Im August beschloss die türkische Zentralbank, die Zinsen nicht zu erhöhen. Stattdessen änderte sie ihre Politik, die Geschäftsbanken mit Geld zu versorgen. Lag der durchschnittliche Zinssatz für Geldaufnahmen bei der Zentralbank vor dem Absturz der Türkischen Lira unter den 8,25 Prozent des offiziellen Leitzinses, so ist er nun auf ein Niveau über 10 Prozent gestiegen. Zugleich wurde die Politik der Kreditvergabe geändert. Mit dem Anstieg der Finanzierungskosten für die Banken stiegen auch die Kreditzinsen. Waren die Banken durch die Bankenaufsicht BDDK zuvor gezwungen worden, großzügig Kredite zu vergeben, so wurde dies nun gelockert. Und nun beschloss die BDDK, die allgemeine Obergrenze für die Laufzeit von Verbraucherkrediten von 60 Monaten auf 36 Monate zu reduzieren.
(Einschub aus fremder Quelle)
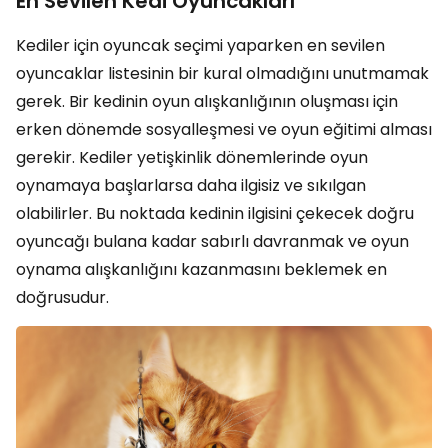
En Sevilen Kedi Oyuncakları
Kediler için oyuncak seçimi yaparken en sevilen
oyuncaklar listesinin bir kural olmadığını unutmamak
gerek. Bir kedinin oyun alışkanlığının oluşması için
erken dönemde sosyalleşmesi ve oyun eğitimi alması
gerekir. Kediler yetişkinlik dönemlerinde oyun
oynamaya başlarlarsa daha ilgisiz ve sıkılgan
olabilirler. Bu noktada kedinin ilgisini çekecek doğru
oyuncağı bulana kadar sabırlı davranmak ve oyun
oynama alışkanlığını kazanmasını beklemek en
doğrusudur.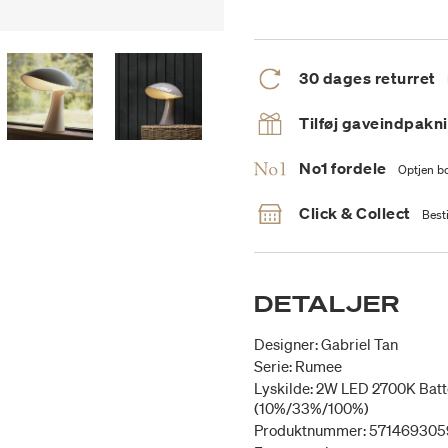
30 dages returret
Tilføj gaveindpakn
No1 fordele
Optjen bo
Click & Collect
Besti
DETALJER
Designer: Gabriel Tan
Serie: Rumee
Lyskilde: 2W LED 2700K Batt
(10%/33%/100%)
Produktnummer: 571469305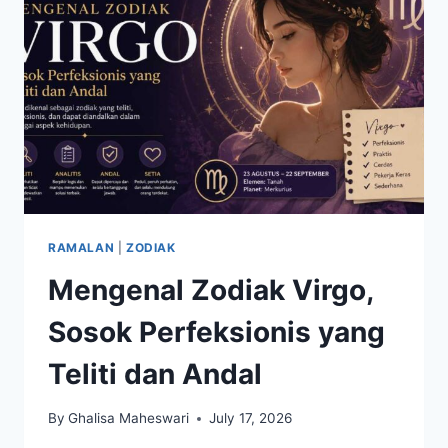
SULIT
DIBENDUNG
RAMALAN
|
ZODIAK
Mengenal Zodiak Virgo,
Sosok Perfeksionis yang
Teliti dan Andal
By
Ghalisa Maheswari
July 17, 2026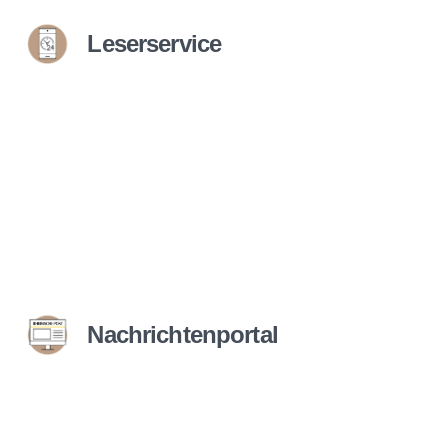
Leserservice
Nachrichtenportal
Die Politik des zweiten Quartals hatte zu einem sprunghaften Anstieg des Kreditvolumens geführt. Die aktuellen Maßnahmen bedeuten eine abrupte Bremse. Was in einem Fahrzeug zu einer Verunsicherung der Mitfahrer führt, gilt wohl auch für eine Volkswirtschaft. Nur mit einem Unterschied. Denn während einige vielleicht auf die Aufnahme eines Kredites verzichten werden, weil er nun unattraktiv geworden ist, verschärft die neue Politik für andere, die von „einem Kredit zum anderen“ leben, die Existenzmöglichkeit. Betrachtet man diese Entwicklung vor dem Hintergrund der Jahreszeiten, so standen im Frühsommer und Sommer – Jahreszeiten in denen das Leben billiger ist – großzügige Finanzierungsmöglichkeiten bereit, doch beim Übergang zum Herbst versiegt das Geld. Die Folgen werden Armut, höhere Arbeitslosigkeit und Verunsicherung sein.
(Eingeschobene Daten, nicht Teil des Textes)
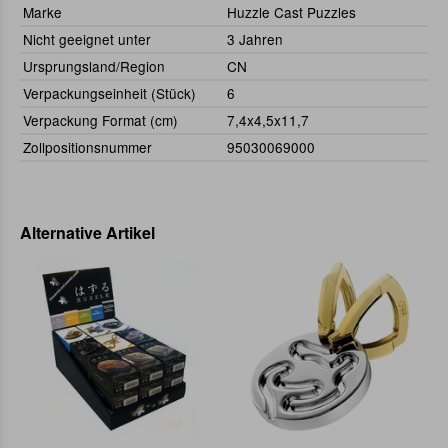
Marke
Huzzle Cast Puzzles
Nicht geeignet unter
3 Jahren
Ursprungsland/Region
CN
Verpackungseinheit (Stück)
6
Verpackung Format (cm)
7,4x4,5x11,7
Zollpositionsnummer
95030069000
Alternative Artikel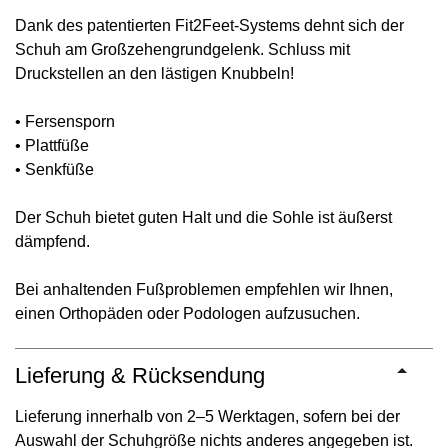
Dank des patentierten Fit2Feet-Systems dehnt sich der
Schuh am Großzehengrundgelenk. Schluss mit
Druckstellen an den lästigen Knubbeln!
• Fersensporn
• Plattfüße
• Senkfüße
Der Schuh bietet guten Halt und die Sohle ist äußerst
dämpfend.
Bei anhaltenden Fußproblemen empfehlen wir Ihnen,
einen Orthopäden oder Podologen aufzusuchen.
Lieferung & Rücksendung
Lieferung innerhalb von 2–5 Werktagen, sofern bei der
Auswahl der Schuhgröße nichts anderes angegeben ist.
Problematische Entwicklung des Außenhandels

Unter den Vorzeichen der Corona Pandemie ist der türkische Außenhandel rückläufig. Von Januar bis Juli ging der Export um 13,7 Prozent zurück. Doch die Importe sanken nur um 3,9 Prozent. Dementsprechend verschlechterte sich die Deckung der Importe durch die Exporte von 85,9 Prozent auf 77,2 Prozent. Angesichts der rückläufigen Deviseneinnahmen aus dem Tourismus zeichnet sich eine weitere Belastung der Zahlungsbilanz ab-

Gleichwohl sollte nicht vergessen werden, dass bei der Handelsentwicklung ein gewisser Trägheitseffekt besteht. Als im August 2018 die Türkische Lira extrem an Wert verlor, zeigten sich die Einbrüche beim Export vor allem im September und Oktober. Der aktuelle Wertverfall der Türkischen Lira wiederum wird erneut zu einem Importrückgang führen.
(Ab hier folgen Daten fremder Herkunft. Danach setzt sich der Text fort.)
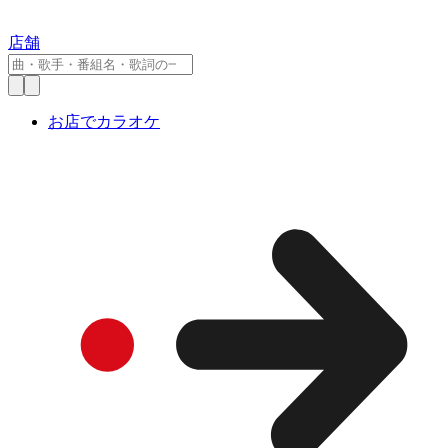
店舗
お店でカラオケ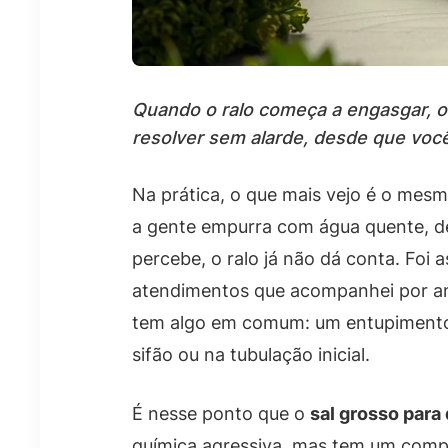
Quando o ralo começa a engasgar, o
resolver sem alarde, desde que você
Na prática, o que mais vejo é o mesm
a gente empurra com água quente, de
percebe, o ralo já não dá conta. Fo
atendimentos que acompanhei por ano
tem algo em comum: um entupimento l
sifão ou na tubulação inicial.
É nesse ponto que o
sal grosso para
química agressiva, mas tem um comp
Auf der anderen Seite führt es wenig weiter, wenn Finanzminister Albayrak erklärt, zöge man die Gold-Importe ab, so läge das Außenhandelsdefizit nicht mehr bei 26,6 %, sondern nur noch bei 10 Prozent. Es ist wie ein Kind, dass sich sagt: „Hätte ich das Eis nicht gegessen, hätte ich noch einen Euro in der Tasche“. Auch wenn Albayrak wohl mit seiner Aussage andeuten möchte, dass das strukturelle Außenhandelsdefizit aufgrund der hohen Importabhängigkeit der türkischen Industrie gemindert worden sei, lässt sich eine solche Aussage nicht plausibel allein durch den Abzug der Gold-Importe treffen. Die Ersetzung von importierten Vor- und Zwischenprodukten benötigt einige Zeit und ein kalkulierbares Wirtschaftsumfeld, das Investitionen ermöglicht. Davon jedoch war in den vergangenen zwei Jahren wenig zu spüren.